An Associated Press report noted the circulation of clandestine pamphlets or “night letters” inside Afghan refugee camps in Pakistan and within Afghanistan itself denouncing the US-backed regime in Kabul. “It is now the duty of all Afghans to begin the struggle against the USA and its allies,” one leaflet read. “ We think that the days are very near when Afghanistan shall prove worse than Vietnam or Somalia for US forces.”

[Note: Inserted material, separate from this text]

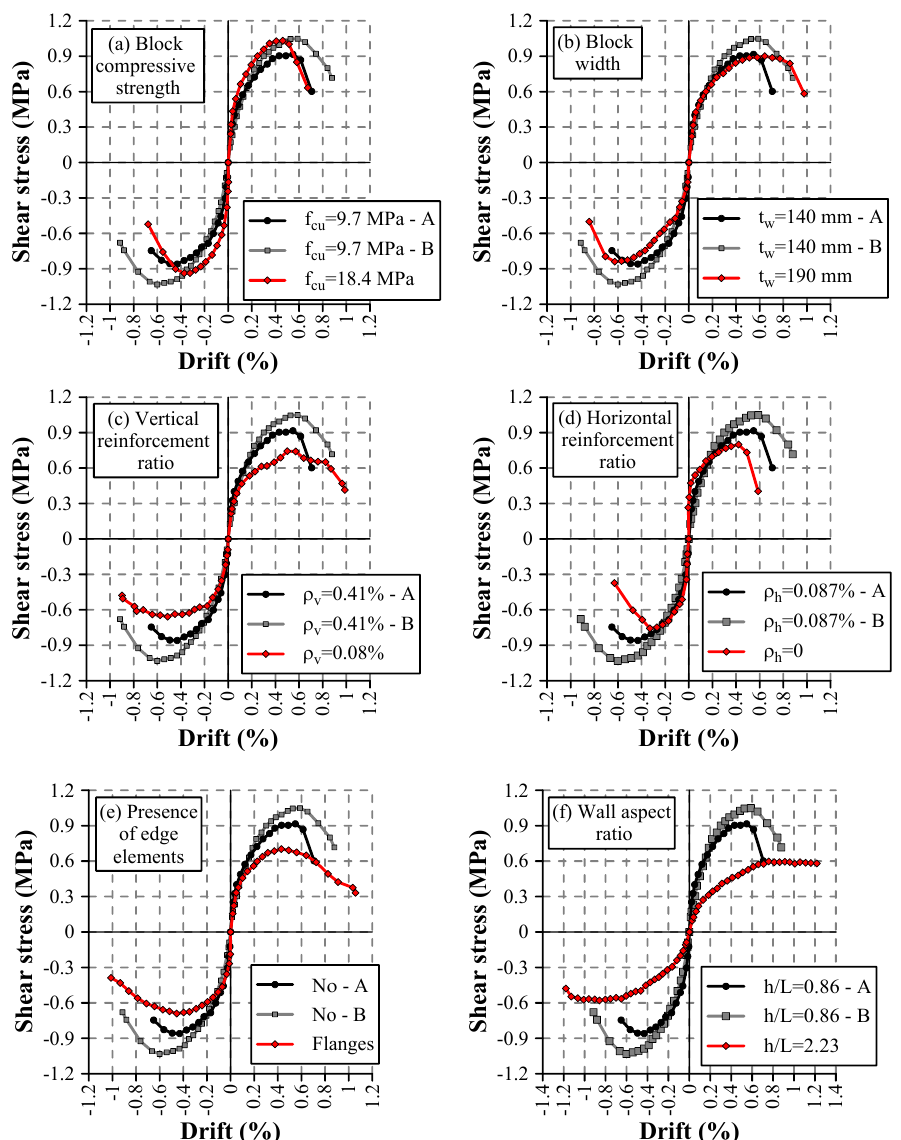
Figure 7. Comparison of envelope curves of walls with different: ( a ) block compressive strength, ( b ) block width, ( c ) vertical reinforcement ratio, ( d ) horizontal reinforcement ratio, ( e ) presence of edge elements, and ( f ) wall aspect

It is even beginning to dawn in Washington that the US military successes in Afghanistan could prove to be elusive. Testifying before the Senate Armed Services Committee on Tuesday, CIA Director George Tenet warned that US troops confronted the dangers of a protracted guerrilla-style conflict. “You’re entering into another phase here that actually is more difficult because you’re probably looking at smaller units who intend to operate against you in classic insurgency format.”

Tenet also pointed to the shaky character of the Karzai administration which faced extreme economic, social and political problems, including “ongoing power struggles” among the predominant Pashtun population. Karzai, he noted, “will have to play a delicate balancing act domestically”.

Reinforcing Tenet’s comments, Vice Admiral Thomas Wilson, director of the Defence Intelligence Agency, told the Senate committee that there was “a very widespread probability of insurgency-type warfare” in Afghanistan’s cities and rural areas. The enemy, he said, “may bridge the difference between terrorism and... insurgent warfare, and that is what the military has to be prepared for.”

As if to underscore the point, guerrilla fighters armed with mortars, rocket-propelled grenades and heavy machine guns struck a US base at the Khost airport in eastern Afghanistan on Wednesday, killing three Afghan guards and wounding one American soldier. The US responded with a massive display of airpower, calling in a B-1 bomber and an AC-130 gunship to batter the attackers who then retreated.

Everything points to a brutal and protracted colonial war in the making.